Le DG de la SOGEPA identifie un changement majeur dans le débat : la reconnaissance officielle, par Ousmane Sonko, de l’existence de ces fonds politiques. Cette transparence inédite, selon lui, devrait permettre d’éclairer davantage les citoyens sur l’utilisation de l’argent public. Il souligne que cette approche contraste avec les pratiques passées, où ces questions restaient souvent dans l’ombre.

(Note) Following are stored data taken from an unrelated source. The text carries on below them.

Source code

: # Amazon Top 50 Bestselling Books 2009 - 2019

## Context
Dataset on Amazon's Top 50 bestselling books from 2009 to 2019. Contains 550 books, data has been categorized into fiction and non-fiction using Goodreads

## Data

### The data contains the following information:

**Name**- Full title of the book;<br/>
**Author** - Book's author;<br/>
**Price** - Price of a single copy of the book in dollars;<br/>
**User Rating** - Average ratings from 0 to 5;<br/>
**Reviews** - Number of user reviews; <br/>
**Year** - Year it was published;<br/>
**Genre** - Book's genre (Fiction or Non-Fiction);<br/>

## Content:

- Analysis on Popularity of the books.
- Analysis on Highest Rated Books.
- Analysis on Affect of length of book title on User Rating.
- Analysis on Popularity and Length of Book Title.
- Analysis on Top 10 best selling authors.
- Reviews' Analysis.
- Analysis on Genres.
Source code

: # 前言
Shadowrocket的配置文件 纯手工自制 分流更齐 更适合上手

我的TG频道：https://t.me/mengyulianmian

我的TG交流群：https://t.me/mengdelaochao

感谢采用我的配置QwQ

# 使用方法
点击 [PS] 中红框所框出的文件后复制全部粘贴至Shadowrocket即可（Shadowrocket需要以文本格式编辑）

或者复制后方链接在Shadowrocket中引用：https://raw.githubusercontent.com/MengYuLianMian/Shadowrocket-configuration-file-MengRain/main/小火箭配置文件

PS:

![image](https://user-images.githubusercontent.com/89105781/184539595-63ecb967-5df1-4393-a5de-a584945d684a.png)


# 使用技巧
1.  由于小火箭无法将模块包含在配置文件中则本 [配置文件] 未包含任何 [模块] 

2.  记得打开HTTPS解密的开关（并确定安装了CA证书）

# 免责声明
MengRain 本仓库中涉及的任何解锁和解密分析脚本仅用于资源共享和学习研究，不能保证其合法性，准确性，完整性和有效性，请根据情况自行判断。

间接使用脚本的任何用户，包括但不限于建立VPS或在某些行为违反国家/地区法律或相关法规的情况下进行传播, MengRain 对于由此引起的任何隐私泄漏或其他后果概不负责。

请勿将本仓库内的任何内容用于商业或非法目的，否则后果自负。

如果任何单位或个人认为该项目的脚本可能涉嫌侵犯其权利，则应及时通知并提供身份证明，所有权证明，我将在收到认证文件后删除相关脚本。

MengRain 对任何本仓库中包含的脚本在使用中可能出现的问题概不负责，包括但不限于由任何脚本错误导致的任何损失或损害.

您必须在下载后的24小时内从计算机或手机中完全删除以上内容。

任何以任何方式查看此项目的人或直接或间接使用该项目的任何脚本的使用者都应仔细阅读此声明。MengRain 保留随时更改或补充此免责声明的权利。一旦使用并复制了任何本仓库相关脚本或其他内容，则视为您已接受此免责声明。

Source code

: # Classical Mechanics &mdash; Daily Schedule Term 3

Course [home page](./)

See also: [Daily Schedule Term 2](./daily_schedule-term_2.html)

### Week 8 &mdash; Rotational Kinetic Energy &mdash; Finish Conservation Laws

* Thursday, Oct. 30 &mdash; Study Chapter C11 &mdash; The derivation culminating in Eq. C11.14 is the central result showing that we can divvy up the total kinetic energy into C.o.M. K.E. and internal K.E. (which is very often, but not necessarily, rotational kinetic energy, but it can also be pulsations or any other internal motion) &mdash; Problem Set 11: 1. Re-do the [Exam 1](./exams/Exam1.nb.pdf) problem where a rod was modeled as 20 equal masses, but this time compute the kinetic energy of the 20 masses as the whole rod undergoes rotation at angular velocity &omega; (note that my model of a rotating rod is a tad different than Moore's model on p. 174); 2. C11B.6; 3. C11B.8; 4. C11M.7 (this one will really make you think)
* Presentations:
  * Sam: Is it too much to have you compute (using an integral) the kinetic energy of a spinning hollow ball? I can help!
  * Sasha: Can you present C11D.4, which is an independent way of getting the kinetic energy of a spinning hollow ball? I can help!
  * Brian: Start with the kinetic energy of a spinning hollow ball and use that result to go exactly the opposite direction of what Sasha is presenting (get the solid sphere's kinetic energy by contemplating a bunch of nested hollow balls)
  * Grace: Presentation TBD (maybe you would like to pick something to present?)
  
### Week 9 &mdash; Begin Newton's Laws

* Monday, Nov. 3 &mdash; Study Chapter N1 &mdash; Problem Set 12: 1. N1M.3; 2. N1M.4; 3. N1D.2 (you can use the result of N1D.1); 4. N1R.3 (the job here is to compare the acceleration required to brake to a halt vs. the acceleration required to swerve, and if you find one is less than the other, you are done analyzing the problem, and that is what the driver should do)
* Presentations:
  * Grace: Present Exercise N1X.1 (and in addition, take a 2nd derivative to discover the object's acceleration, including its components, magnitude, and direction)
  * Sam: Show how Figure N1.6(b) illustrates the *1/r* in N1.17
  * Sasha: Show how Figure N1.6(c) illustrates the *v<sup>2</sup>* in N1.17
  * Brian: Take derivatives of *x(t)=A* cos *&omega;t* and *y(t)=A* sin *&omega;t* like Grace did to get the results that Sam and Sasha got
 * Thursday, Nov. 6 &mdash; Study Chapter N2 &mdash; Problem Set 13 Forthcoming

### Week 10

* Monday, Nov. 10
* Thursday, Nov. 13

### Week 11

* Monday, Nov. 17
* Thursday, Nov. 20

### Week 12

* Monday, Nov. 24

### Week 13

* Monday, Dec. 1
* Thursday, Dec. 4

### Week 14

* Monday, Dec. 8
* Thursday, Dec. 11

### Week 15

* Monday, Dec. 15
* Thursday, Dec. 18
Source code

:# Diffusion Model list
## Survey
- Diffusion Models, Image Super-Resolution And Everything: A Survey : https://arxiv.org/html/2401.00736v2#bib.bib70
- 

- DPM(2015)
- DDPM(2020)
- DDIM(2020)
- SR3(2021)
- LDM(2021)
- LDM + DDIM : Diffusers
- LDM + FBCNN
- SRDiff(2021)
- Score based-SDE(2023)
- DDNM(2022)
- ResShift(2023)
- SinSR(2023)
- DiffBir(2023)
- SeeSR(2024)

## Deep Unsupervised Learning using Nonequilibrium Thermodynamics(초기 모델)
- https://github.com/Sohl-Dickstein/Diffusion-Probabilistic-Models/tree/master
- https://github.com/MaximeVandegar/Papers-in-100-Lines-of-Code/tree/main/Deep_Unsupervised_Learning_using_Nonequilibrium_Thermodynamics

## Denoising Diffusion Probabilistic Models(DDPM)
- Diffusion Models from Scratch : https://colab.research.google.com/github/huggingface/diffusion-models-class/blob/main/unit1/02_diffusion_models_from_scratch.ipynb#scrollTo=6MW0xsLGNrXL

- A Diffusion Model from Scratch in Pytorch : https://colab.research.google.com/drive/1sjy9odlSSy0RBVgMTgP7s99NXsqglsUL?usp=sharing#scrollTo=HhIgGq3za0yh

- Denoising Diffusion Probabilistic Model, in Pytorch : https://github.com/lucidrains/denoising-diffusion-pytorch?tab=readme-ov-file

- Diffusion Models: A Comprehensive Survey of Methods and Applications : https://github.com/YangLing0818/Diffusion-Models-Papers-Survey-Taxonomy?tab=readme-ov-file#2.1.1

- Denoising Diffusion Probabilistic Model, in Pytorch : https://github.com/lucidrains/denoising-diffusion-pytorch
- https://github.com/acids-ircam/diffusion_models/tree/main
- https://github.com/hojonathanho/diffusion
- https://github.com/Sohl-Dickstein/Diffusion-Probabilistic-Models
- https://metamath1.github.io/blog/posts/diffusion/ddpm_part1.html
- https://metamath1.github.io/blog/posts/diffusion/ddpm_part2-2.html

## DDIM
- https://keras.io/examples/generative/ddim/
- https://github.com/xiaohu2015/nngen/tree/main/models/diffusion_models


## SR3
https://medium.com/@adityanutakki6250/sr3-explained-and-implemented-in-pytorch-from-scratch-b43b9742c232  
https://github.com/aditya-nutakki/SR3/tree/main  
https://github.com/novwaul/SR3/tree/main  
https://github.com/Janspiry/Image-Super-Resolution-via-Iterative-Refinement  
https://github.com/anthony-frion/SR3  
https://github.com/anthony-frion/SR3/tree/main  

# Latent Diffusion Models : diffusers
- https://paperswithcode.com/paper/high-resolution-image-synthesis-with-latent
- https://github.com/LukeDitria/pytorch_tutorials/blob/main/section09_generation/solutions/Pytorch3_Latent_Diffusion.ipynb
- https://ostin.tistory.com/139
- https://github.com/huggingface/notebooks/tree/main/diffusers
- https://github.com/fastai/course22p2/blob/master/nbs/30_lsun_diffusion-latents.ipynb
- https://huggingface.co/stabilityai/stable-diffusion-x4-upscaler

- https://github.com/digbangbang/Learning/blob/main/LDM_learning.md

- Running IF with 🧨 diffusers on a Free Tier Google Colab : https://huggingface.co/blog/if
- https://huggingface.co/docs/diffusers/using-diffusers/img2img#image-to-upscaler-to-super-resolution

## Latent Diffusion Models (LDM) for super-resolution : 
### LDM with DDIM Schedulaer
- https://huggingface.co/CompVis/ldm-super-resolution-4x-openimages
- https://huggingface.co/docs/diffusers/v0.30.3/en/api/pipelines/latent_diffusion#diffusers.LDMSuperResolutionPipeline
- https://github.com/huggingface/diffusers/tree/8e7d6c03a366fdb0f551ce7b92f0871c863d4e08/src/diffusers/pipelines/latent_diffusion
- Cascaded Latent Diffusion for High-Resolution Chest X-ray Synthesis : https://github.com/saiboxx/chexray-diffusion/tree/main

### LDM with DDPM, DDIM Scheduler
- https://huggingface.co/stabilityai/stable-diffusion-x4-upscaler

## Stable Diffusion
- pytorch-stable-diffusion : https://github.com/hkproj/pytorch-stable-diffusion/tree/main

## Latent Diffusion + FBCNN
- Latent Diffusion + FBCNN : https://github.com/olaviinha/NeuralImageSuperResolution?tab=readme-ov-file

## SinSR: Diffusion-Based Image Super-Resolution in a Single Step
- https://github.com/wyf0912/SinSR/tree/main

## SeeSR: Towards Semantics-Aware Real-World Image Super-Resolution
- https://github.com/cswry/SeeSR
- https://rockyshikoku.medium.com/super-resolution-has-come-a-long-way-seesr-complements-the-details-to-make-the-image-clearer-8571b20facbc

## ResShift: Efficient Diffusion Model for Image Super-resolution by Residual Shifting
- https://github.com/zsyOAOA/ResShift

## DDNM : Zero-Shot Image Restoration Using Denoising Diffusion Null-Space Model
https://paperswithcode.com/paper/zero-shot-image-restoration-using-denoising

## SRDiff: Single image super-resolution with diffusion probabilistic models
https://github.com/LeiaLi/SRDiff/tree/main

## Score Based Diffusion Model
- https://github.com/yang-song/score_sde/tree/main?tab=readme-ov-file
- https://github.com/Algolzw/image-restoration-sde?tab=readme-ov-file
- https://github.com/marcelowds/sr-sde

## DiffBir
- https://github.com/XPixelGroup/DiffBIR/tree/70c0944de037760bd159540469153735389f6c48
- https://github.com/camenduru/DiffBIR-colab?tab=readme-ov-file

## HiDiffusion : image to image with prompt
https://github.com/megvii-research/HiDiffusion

Vers un débat plus transparent sur l’argent public

Elimane Pouye appelle à recentrer la discussion sur les principes de bonne gouvernance et de responsabilité financière. Il insiste sur la nécessité d’un débat démocratique, basé sur des données vérifiables plutôt que sur des spéculations ou des interprétations partisanes. Pour lui, la transparence dans la gestion des fonds publics doit primer sur les polémiques stériles.

Il conclut en soulignant que les institutions sénégalaises, qu’il s’agisse de la majorité parlementaire ou de l’exécutif, ont déjà exprimé leurs positions sur ce sujet. Il encourage les différents acteurs politiques à engager un dialogue constructif, afin de faire progresser l’État de droit et la démocratie au Sénégal. Cette tribune s’inscrit selon lui dans une volonté de dépassionner le débat et de promouvoir une gestion rigoureuse des ressources nationales.